Le Patron de Lynx sous contrôle judiciaire : « il faut résister ! La liberté ne se donne pas »

La vague de réactions se poursuit suite à l’inculpation du journaliste et fondateur du groupe de presse Lynx. Le doyen de la presse guinéenne, Souleymane Diallo, a été inculpé et placé sous contrôle judiciaire hier, lundi 19 août 2019, par le procureur de la République près le TPI de Dixinn. Interrogé sur le sujet par Guineematin.com, Mamadou Dian Baldé, directeur de publication du journal L’indépendant, a dénoncé une tentative d’intimidation avant d’appeler la presse à la résistance.

« Ça relève de l’intimidation et d’une volonté manifeste de brider la presse guinéenne, notamment la presse privée », a réagi monsieur Baldé. Il ajoute que « cela s’inscrit dans cette démarche des gouvernants d’user de faux-fuyants pour ne pas rendre compte de leur gestion. C’est ainsi qu’ils préfèrent zapper la loi L002 (sur la liberté de la presse, ndlr) au profit de la loi sur la cybercriminalité, qui paraît en quelque sorte taillée sur mesure.

On croyait que l’opposition allait se démener pour la retoquer à l’Assemblée nationale, ce qui ne fut malheureusement pas le cas. Donc aujourd’hui, les journalistes de la presse privée sont considérés comme des empêcheurs de tourner en rond, c’est pourquoi on les traite de manière cavalière avec cette débauche de convocations (…)

Donc ceux qui gouvernent se donnent des libertés avec l’argent public, et puisqu’il n’y a pas de reddition des comptes malheureusement, il faut s’en prendre aux médias qui osent dénoncer. Sinon, quand on vous accuse de quelque chose, vous pouvez user d’un droit de réponse pour expliquer à l’opinion. Mais, quand il faut brandir les muscles, utiliser les services de sécurité comme s’ils n’étaient pas au service du peuple, vous voyez que c’est dévoyer la démocratie guinéenne », a regretté le journaliste.

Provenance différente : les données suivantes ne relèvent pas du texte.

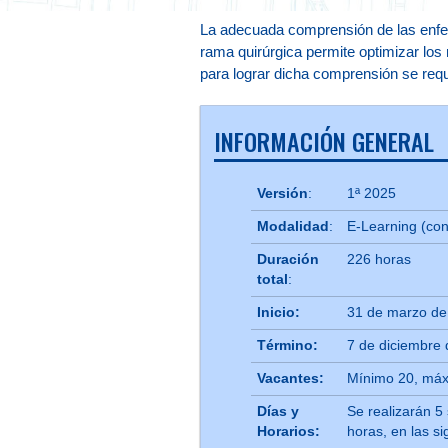
La adecuada comprensión de las enfer
rama quirúrgica permite optimizar los 
para lograr dicha comprensión se requ
INFORMACIÓN GENERAL
Versión
:
1ª 2025
Modalidad
:
E-Learning (con
Duración
226 horas
total
:
Inicio:
31 de marzo de
Término:
7 de diciembre
Vacantes:
Mínimo 20, má
Días y
Se realizarán 5 
Horarios:
horas, en las si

Face à cette situation, Dian Baldé appelle les médias à résister pour préserver les libertés déjà acquises. « La presse guinéenne joue sa survie. Si elle recule, elle va en pâtir. Il faut résister ! La liberté ne se donne pas. Même en France, il a fallu que ceux qu’on a appelé les juges rouges se lèvent pour tenir tête aux gouvernants pour se libérer. Et il y avait une sorte de tandem entre les médias et la justice, c’est comme ça que la France a bénéficié d’une justice indépendante  et d’une presse libre. Parce que le régime présidentiel, quand il est trop fort, c’est un rouleau compresseur. Il écrase tout le monde », a-t-il laissé entendre.

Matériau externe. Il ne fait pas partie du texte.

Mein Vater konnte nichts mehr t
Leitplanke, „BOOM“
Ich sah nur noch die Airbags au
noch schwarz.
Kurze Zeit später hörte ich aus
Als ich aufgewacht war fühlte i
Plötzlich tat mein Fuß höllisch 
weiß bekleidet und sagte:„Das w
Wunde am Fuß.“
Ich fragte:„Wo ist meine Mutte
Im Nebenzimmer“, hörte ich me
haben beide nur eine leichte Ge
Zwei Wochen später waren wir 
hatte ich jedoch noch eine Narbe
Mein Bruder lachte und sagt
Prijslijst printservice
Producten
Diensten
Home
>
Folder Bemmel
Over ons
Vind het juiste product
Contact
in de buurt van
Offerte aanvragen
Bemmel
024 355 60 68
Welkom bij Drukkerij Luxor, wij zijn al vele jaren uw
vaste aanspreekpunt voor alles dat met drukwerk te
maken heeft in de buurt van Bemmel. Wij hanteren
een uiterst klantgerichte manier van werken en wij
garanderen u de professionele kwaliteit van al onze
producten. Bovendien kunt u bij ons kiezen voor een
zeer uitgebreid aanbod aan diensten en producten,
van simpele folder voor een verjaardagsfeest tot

A rappeler que le doyen Souleymane Diallo est inculpé pour« complicité de production, diffusion de données de nature à troubler la sécurité publique, porter atteinte à l’honneur et la dignité sur le fondement des articles 32 et 33 de la loi sur la cyber-sécurité ». Il doit se présenter chaque mercredi et chaque vendredi au tribunal de première instance de Kaloum jusqu’à la fin de cette procédure.